Sebenarnya saya merasa kurang kompeten menulis tentang PT DI. Data yang bisa saya ambil dari internet adalah data-data lama yang tidak menggambarkan keadaan sekarang, kecuali berita tentang PT DI terlambat membayar gaji pegawai. Saya melihat acara “Mari Bung Rebut Kembali” yang ditayangkan salah satu stasiun TV swasta dimana dalam acara itu Bapak B.J. Habibie memberikan keterangan bahwa:
APABILA PT DI DIBERIKAN OLEH PEMERINTAH US$ 500.000.000 MAKA AKAN DAPAT MENGHIDUPKAN KEMBALI PT DI,
DANA ITU AKAN KEMBALI DALAM 5 TAHUN,
SEMUA YANG TERKAIT DENGAN PT DI YANG AKIBAT KEJATUHAN PT DI JUGA IKUT JATUH SEPERTI PUSPITEK DAPAT HIDUP KEMBALI,
“ANAK-ANAK INTELEKTUAL” PAK HABIBIE YANG SELAMA INI KERJA DI LUAR NEGERI AKAN MAU DIPANGGIL PULANG UNTUK MENDARMABAKTIKAN KEMAMPUAN UNTUK INDONESIA.

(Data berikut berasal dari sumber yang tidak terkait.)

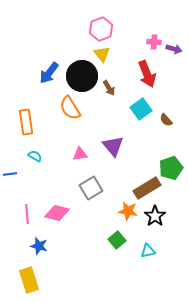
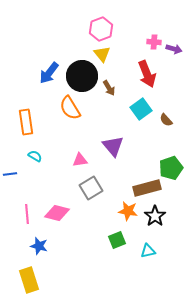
pink triangle: moved 6 px down
brown rectangle: rotated 16 degrees clockwise
green square: rotated 18 degrees clockwise
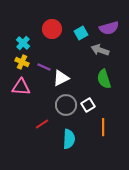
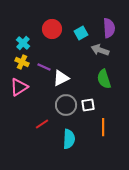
purple semicircle: rotated 78 degrees counterclockwise
pink triangle: moved 2 px left; rotated 36 degrees counterclockwise
white square: rotated 24 degrees clockwise
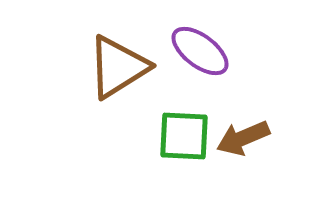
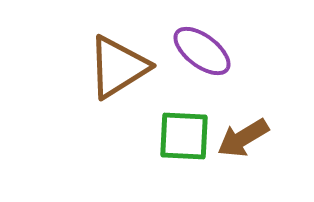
purple ellipse: moved 2 px right
brown arrow: rotated 8 degrees counterclockwise
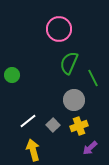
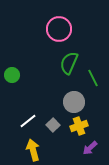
gray circle: moved 2 px down
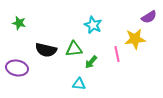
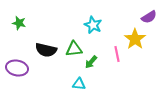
yellow star: rotated 30 degrees counterclockwise
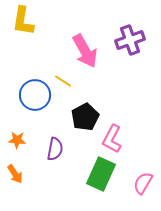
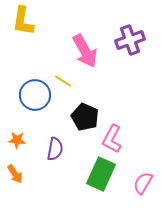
black pentagon: rotated 20 degrees counterclockwise
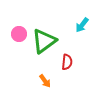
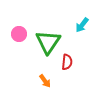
green triangle: moved 4 px right, 1 px down; rotated 20 degrees counterclockwise
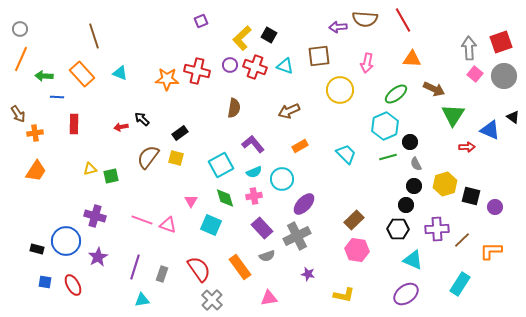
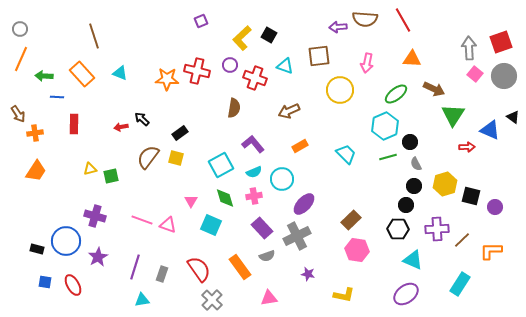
red cross at (255, 67): moved 11 px down
brown rectangle at (354, 220): moved 3 px left
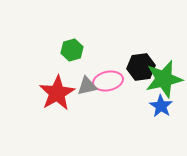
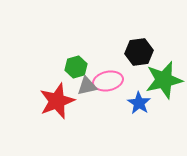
green hexagon: moved 4 px right, 17 px down
black hexagon: moved 2 px left, 15 px up
green star: moved 1 px down
red star: moved 8 px down; rotated 9 degrees clockwise
blue star: moved 22 px left, 3 px up
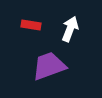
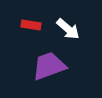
white arrow: moved 2 px left; rotated 110 degrees clockwise
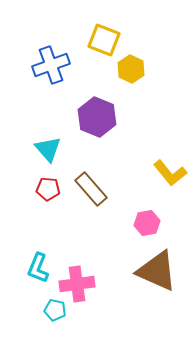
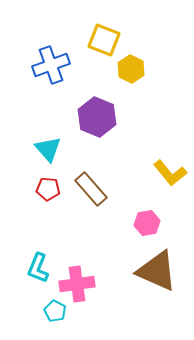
cyan pentagon: moved 1 px down; rotated 15 degrees clockwise
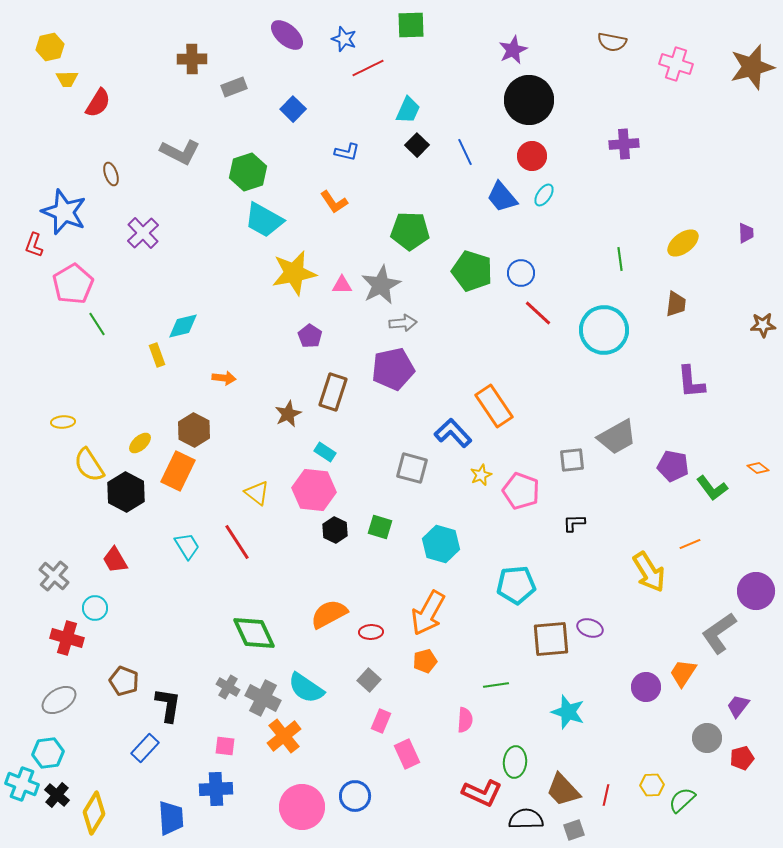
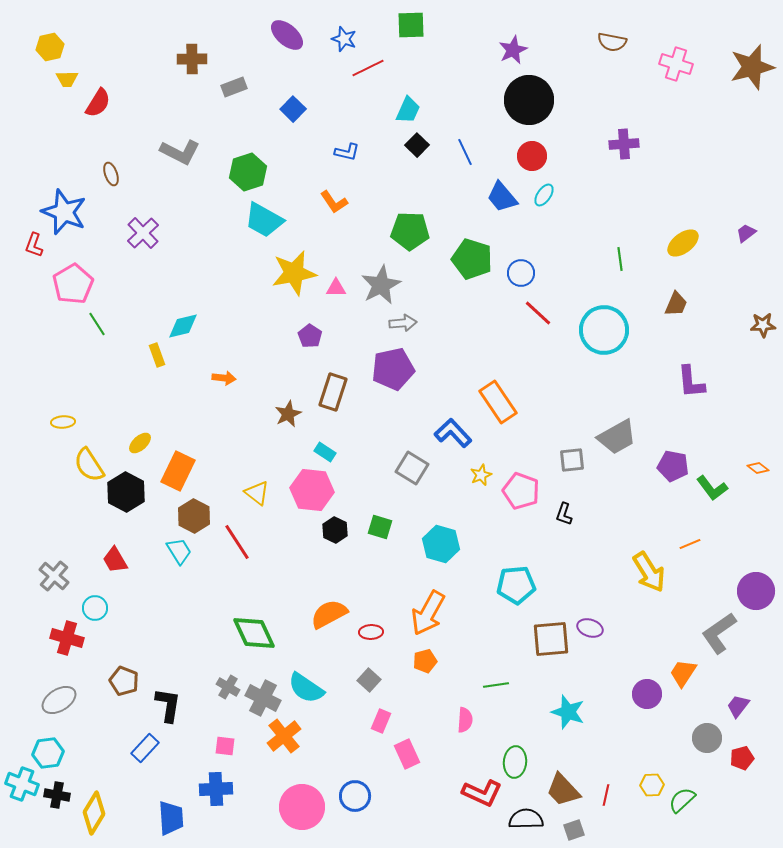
purple trapezoid at (746, 233): rotated 125 degrees counterclockwise
green pentagon at (472, 271): moved 12 px up
pink triangle at (342, 285): moved 6 px left, 3 px down
brown trapezoid at (676, 304): rotated 16 degrees clockwise
orange rectangle at (494, 406): moved 4 px right, 4 px up
brown hexagon at (194, 430): moved 86 px down
gray square at (412, 468): rotated 16 degrees clockwise
pink hexagon at (314, 490): moved 2 px left
black L-shape at (574, 523): moved 10 px left, 9 px up; rotated 70 degrees counterclockwise
cyan trapezoid at (187, 546): moved 8 px left, 5 px down
purple circle at (646, 687): moved 1 px right, 7 px down
black cross at (57, 795): rotated 30 degrees counterclockwise
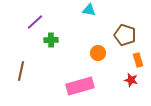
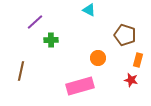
cyan triangle: rotated 16 degrees clockwise
orange circle: moved 5 px down
orange rectangle: rotated 32 degrees clockwise
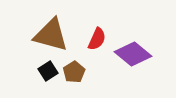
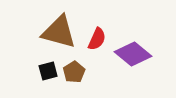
brown triangle: moved 8 px right, 3 px up
black square: rotated 18 degrees clockwise
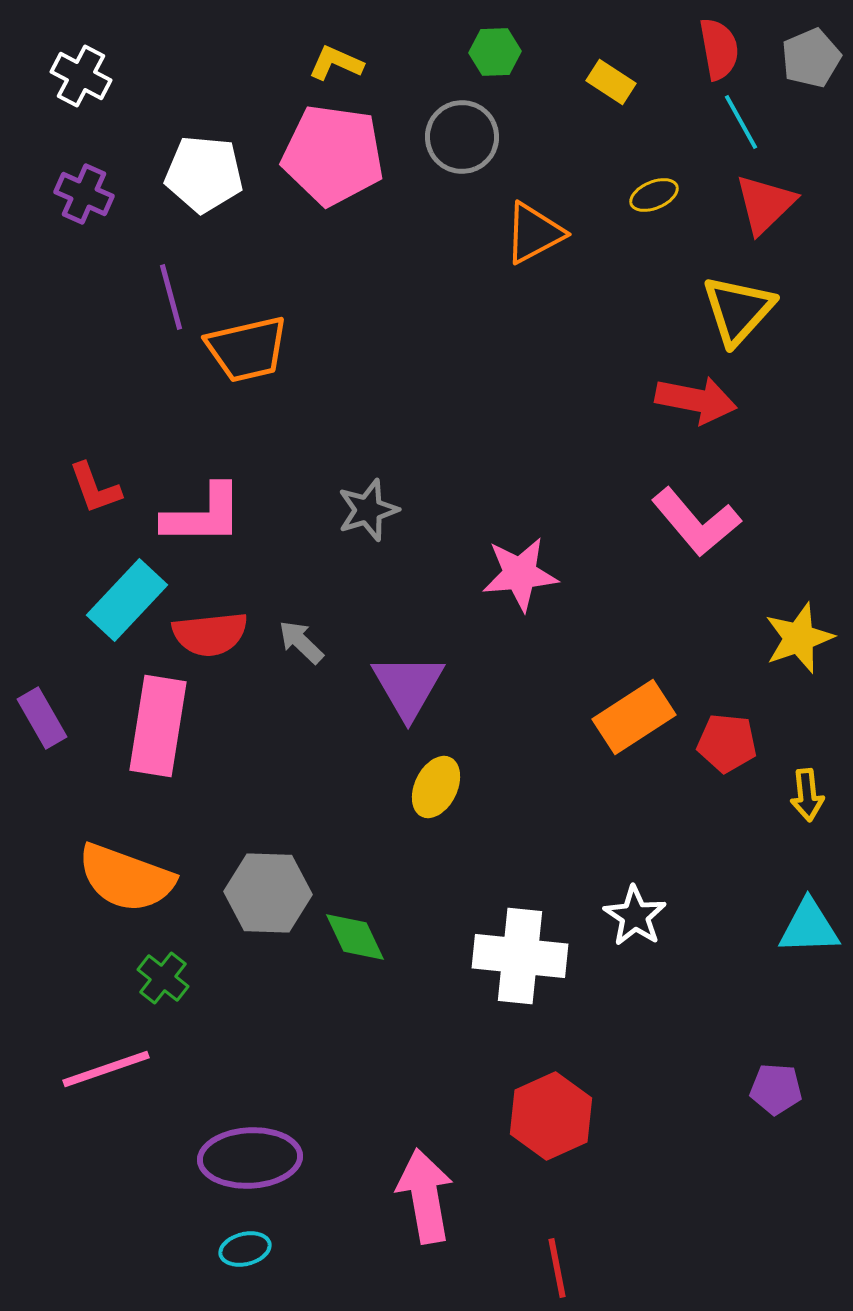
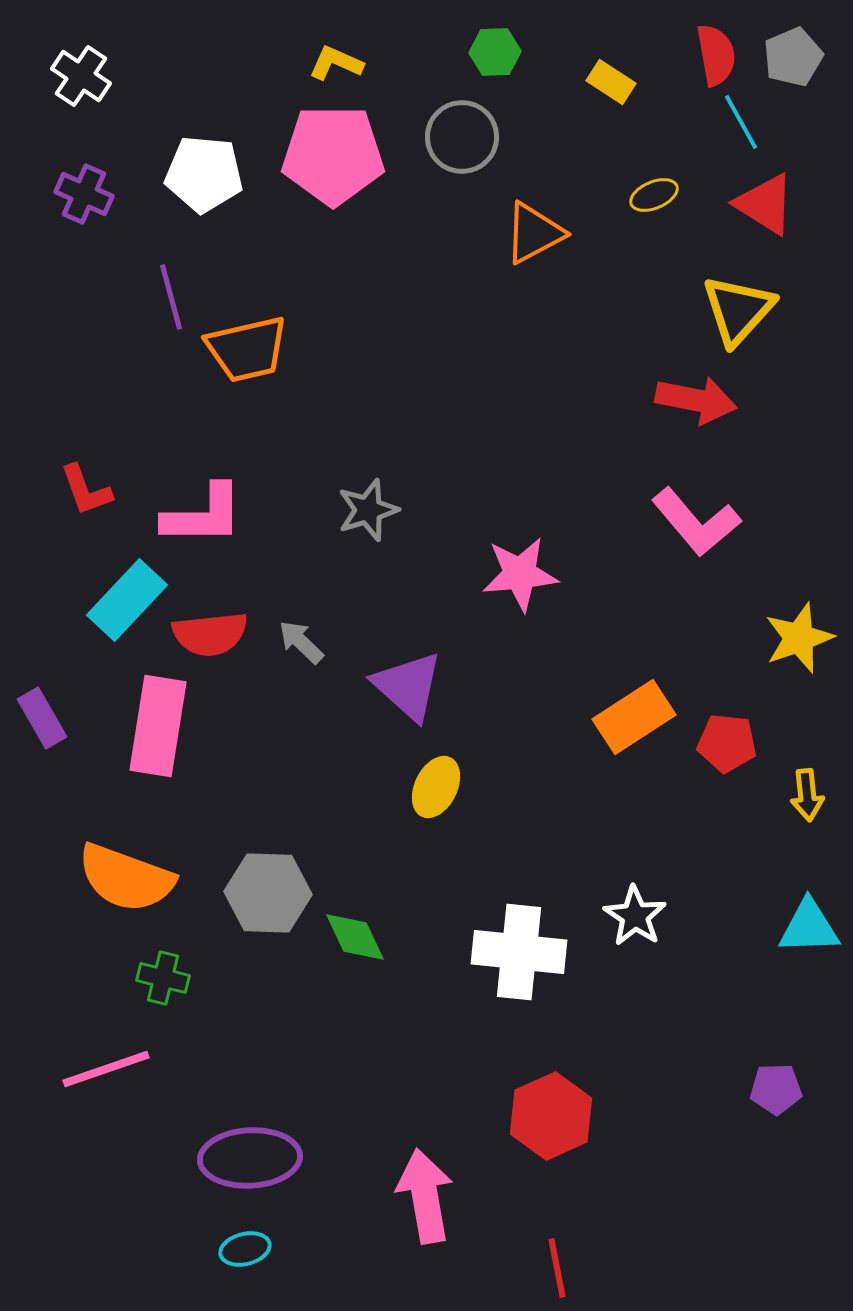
red semicircle at (719, 49): moved 3 px left, 6 px down
gray pentagon at (811, 58): moved 18 px left, 1 px up
white cross at (81, 76): rotated 6 degrees clockwise
pink pentagon at (333, 155): rotated 8 degrees counterclockwise
red triangle at (765, 204): rotated 44 degrees counterclockwise
red L-shape at (95, 488): moved 9 px left, 2 px down
purple triangle at (408, 686): rotated 18 degrees counterclockwise
white cross at (520, 956): moved 1 px left, 4 px up
green cross at (163, 978): rotated 24 degrees counterclockwise
purple pentagon at (776, 1089): rotated 6 degrees counterclockwise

Hal tersebut diungkapkan Bapak B.J Habibie di akhir acara sebelum memberi wejangan kepada karyawan PT DI. Apa benar angka lima ratus juta dolar amerika itu bisa menghidupkan PT DI. Dalam arti PT DI bisa berdikari, bisa membiayai dirinya sendiri dan mengembalikan dana itu dalam jangka waktu 5 tahun. Kalau itu benar, angka itu kecil. 500 juta dolar Amerika dengan kurs 10.000 saja hanya 5 triliun rupiah. Daripada dipakai untuk kampanye lebih baik diberikan PT DI. Tapi siapa yang punya angka 5 triliun ini.